=== Excerpt to read ===
Where we have manual CA counts from organisations which are now technically "retired" LPAs (i.e. replaced by a newer LPA), it indicates that the data is still divided and provided by these historic orgs. In these cases we don't want to show the new 2023 LPA on the map at the same time as it overlaps and is confusing as we haven't technically collected data from this new org.

So we want to find the new 2023 LPAs which sit over retired LPAs that have supplied us with data, so we can remove them from the map and get a single contiguous layer which is a mix of historic and current LPA boundaries.

In [None]:
# create gdf of the match counts for all LPAs
lpa_ca_join_count_gdf = lpa_gdf[["reference", "geometry"]].merge(
    lpa_ca_join_count[["reference", "lpa_name", "lpa_2023", "provider_org_type", "provider_org_type_s", "platform_data_providers", "count_platform", "count_manual", "count_delta", "count_delta_abs"]],
    how = "left",
    on = "reference"
)
=== Input data ===
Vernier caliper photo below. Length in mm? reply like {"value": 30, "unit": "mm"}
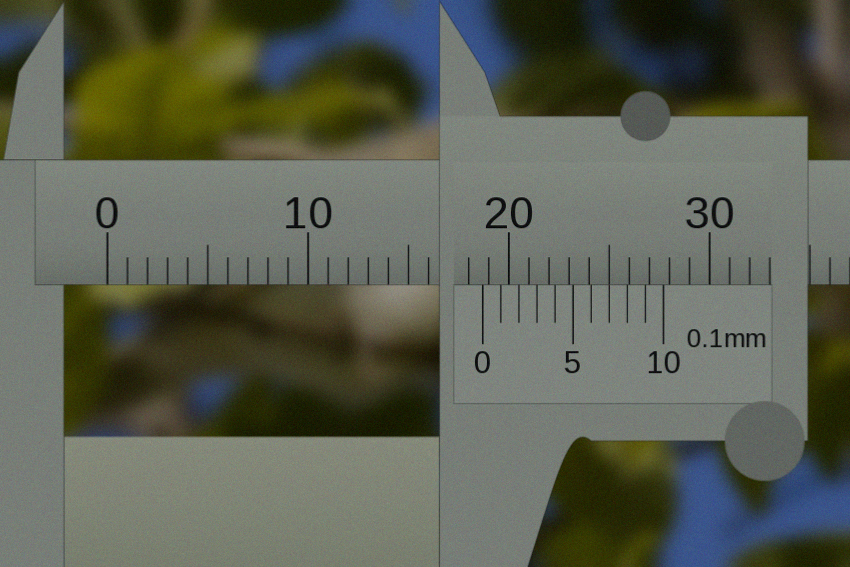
===
§ Problem statement:
In the LPA map excerpt, which column are the two tables merged on when the match-count GeoDataFrame is created? Answer using only the text.

§ Expected answer:
They are merged on the "reference" column.